Accessible transportation issues may be related to rideshare services like Uber or Lyft, or availability and timeliness of accessible taxis, buses, or accessible door-to-door services that can be as much a hindrance as a help.
United Spinal has been fighting on this front for over 70 years. No matter how numerous and how sweet the victories, there seems to always be yet another set of issues on the horizon that need resolving or an unexpected and bitter setback to deal with.
Recently, United Spinal President James Weisman convened a meeting with our Policy/Advocacy staff and members of United Spinal’s Advocacy Network to discuss transportation access issues. Here’s an inside sysnopsis:
Jim Weisman, United Spinal’s President and CEO
Discussed the effects of inaccessible peer-to-peer ridesharing services on the roadways in New York City and how this new transportation system is changing transportation and threatening a hard-fought requirement of NYC’s taxi system to be at least 50% wheelchair accessible by 2020. He includes a positive victory for this week, a bill passed to cap new Uber vehicles on the road unless they are accessible: Details Here
Alex Bennewith, Vice President, Government Relations
Briefed the group on developments with the Air Carriers Access Amendments Act and related funding for the FAA. As well as, continued dialogue with the Department of Transportation surrounding damage to wheelchairs and accessible roadways. She also discusses United Spinal’s involvement in a wheelchair standards and air travel committee with the Rehabilitation Engineering Society of North America and discusses what the Department of Veterans Affairs is doing with their adapted vehicles program.
Kent Keyser, Public Policy Fellow, Government Relations
Updated the group on the current development and production of autonomous vehicles and the work being done to make sure accessibility features are included from the ground up. He introduces the We Will Ride coalition which is looking for participation from individuals interested in shaping the accessibility future of autonomous vehicles.
Jasey Cardenas, Senior Policy Associate
Brought the group up to speed on the push for accessibility by Amtrak and some of the inaccessibility issues facing wheelchair users who utilize trains, such as new train design, unmanned stations and app accessibility.

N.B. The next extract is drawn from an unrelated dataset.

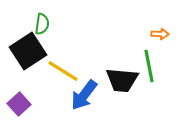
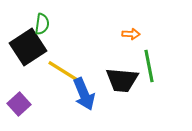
orange arrow: moved 29 px left
black square: moved 4 px up
blue arrow: moved 1 px up; rotated 60 degrees counterclockwise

For the second half of the conversation, members of our Grassroots Advocacy Network discuss transportation accessibility. Advocate Kelley Simoneaux talks about her Uber ride denial experience and subsequent grassroots advocacy. Karen Roy and Carl McGrew share stories about their transportation frustrations. While network members, Gretchelle Dilán and Gina Schuh, share suggestions for creative local transportation accessibility data collection and improved social media advocacy communication.
As you can see, we have our work cut out for us. You will be hearing more from us on transportation issues as the strategies and tactics are rolled out.